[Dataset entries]

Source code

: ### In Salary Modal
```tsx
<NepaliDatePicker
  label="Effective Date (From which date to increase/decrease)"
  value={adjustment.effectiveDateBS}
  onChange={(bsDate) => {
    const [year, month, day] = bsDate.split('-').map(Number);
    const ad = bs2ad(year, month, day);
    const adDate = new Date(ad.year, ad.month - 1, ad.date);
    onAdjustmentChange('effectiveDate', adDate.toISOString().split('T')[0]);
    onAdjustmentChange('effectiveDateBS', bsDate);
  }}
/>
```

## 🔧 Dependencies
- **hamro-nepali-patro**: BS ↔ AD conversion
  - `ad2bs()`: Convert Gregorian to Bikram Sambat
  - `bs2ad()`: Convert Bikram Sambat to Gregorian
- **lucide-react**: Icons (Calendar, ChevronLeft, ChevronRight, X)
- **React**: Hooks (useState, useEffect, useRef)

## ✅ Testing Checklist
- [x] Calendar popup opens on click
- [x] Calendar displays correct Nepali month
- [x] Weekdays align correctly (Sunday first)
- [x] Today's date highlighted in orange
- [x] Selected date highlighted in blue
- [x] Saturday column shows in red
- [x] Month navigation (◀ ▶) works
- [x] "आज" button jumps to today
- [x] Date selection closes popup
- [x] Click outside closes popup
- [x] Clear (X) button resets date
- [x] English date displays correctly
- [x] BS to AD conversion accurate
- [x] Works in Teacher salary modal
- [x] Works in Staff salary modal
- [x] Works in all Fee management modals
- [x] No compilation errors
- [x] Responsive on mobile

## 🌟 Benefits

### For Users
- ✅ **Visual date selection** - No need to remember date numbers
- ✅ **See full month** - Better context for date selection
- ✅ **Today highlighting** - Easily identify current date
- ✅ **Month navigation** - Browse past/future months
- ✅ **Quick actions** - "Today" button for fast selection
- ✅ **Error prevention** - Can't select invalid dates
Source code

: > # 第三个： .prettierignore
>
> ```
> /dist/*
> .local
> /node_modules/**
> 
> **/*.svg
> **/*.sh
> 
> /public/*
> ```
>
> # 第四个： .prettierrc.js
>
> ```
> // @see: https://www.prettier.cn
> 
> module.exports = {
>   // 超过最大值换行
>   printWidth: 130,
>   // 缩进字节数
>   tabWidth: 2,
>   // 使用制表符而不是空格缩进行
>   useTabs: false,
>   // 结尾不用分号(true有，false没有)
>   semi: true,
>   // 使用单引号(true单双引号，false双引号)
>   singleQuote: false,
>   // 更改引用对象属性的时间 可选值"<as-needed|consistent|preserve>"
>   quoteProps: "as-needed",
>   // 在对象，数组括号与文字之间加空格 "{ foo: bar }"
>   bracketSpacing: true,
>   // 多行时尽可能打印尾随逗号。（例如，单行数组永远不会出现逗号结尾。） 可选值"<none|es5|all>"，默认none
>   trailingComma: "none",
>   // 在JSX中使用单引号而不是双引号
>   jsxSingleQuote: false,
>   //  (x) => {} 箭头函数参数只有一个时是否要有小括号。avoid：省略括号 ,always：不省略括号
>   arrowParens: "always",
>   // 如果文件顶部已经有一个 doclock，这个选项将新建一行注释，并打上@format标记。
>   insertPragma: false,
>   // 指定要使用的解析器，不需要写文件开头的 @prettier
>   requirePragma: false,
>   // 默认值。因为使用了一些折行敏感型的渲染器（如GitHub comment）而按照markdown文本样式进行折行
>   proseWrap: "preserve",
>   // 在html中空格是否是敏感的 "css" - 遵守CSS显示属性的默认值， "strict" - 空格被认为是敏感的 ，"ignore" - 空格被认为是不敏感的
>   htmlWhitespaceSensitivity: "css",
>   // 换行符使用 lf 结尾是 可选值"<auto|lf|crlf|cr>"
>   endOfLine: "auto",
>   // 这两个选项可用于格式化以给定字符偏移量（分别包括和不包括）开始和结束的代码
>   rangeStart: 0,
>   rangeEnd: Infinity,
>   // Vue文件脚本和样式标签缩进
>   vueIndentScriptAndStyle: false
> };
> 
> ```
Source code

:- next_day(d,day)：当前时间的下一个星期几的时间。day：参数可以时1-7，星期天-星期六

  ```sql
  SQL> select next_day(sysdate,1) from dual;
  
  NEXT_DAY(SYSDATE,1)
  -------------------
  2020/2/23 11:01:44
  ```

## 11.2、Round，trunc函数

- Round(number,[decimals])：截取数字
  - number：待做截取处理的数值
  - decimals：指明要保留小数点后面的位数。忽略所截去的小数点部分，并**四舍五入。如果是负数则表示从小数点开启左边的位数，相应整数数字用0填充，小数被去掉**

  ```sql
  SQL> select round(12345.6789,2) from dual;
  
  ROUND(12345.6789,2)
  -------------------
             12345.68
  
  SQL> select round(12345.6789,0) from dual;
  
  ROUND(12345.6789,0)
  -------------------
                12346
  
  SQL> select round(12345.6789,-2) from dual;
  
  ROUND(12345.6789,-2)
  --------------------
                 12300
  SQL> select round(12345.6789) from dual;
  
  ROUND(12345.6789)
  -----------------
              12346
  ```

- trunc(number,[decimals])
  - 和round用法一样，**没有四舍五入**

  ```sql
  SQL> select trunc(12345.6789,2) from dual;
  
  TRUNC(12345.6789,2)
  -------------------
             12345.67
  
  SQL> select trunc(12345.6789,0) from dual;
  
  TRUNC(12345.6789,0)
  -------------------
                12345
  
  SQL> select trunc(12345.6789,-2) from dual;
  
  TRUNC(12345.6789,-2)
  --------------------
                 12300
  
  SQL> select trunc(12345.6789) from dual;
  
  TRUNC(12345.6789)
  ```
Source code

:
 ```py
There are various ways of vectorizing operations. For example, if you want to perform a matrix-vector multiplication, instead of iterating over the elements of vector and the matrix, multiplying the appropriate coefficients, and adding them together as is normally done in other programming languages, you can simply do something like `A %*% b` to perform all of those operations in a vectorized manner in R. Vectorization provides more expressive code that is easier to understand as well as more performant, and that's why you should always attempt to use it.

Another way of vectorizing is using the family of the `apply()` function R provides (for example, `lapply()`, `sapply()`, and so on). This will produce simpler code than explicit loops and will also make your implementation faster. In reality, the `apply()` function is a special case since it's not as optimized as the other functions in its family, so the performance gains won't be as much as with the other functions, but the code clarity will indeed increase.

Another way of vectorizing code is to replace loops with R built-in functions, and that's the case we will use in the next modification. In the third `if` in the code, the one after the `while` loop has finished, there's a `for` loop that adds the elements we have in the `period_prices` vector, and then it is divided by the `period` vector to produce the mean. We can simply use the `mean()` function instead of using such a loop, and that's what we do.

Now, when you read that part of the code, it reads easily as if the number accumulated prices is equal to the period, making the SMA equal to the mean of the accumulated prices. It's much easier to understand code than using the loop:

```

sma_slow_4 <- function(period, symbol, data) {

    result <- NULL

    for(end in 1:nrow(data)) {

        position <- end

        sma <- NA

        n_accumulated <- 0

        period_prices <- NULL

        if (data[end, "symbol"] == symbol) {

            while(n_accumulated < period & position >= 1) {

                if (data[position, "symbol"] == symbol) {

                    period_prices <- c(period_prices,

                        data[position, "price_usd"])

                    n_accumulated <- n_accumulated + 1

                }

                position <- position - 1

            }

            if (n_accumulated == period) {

> **WHAT IS REQUIRED**: Using the entries above, determine how many lines include the string "popup" and write only that number.

> **RESULT OF THE EXERCISE**: 3